**Written task**.
Only the lines from the one that contains "Todas las provincias" to the last line below, both included, should be transcribed. Pictures stay out of the copy.

(Records shown Opens)

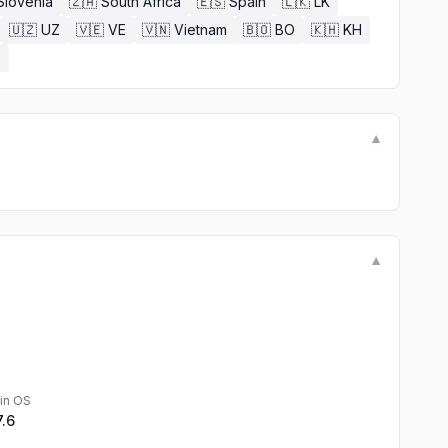
Slovenia
🇿🇦
South Africa
🇪🇸
Spain
🇱🇰
LK
🇺🇿
UZ
🇻🇪
VE
🇻🇳
Vietnam
🇧🇴
BO
🇰🇭
KH
E
▼
▼
in OS
7.6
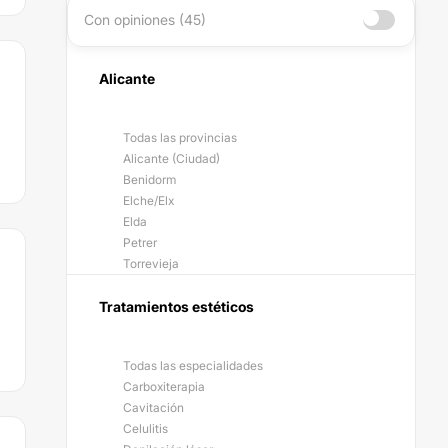
Con opiniones (45)
Alicante
Todas las provincias
Alicante (Ciudad)
Benidorm
Elche/Elx
Elda
Petrer
Torrevieja
Tratamientos estéticos
Todas las especialidades
Carboxiterapia
Cavitación
Celulitis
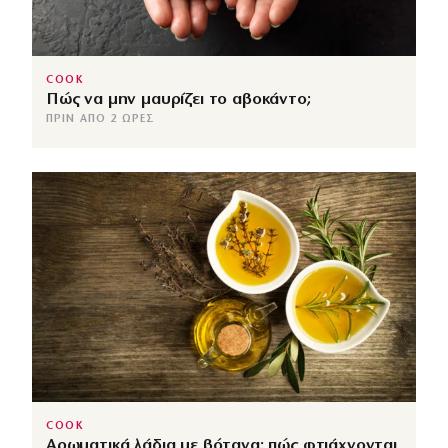
COOK
Πώς να μην μαυρίζει το αβοκάντο;
ΠΡΙΝ ΑΠΌ 2 ΏΡΕΣ
COOK
Αρωματικά λάδια με βότανα: πώς φτιάχνονται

(Records shown Closes)

**Completed task**.
Todas las provincias
Alicante (Ciudad)
Benidorm
Elche/Elx
Elda
Petrer
Torrevieja
Tratamientos estéticos
Todas las especialidades
Carboxiterapia
Cavitación
Celulitis
COOK
Πώς να μην μαυρίζει το αβοκάντο;
ΠΡΙΝ ΑΠΌ 2 ΏΡΕΣ
COOK
Αρωματικά λάδια με βότανα: πώς φτιάχνονται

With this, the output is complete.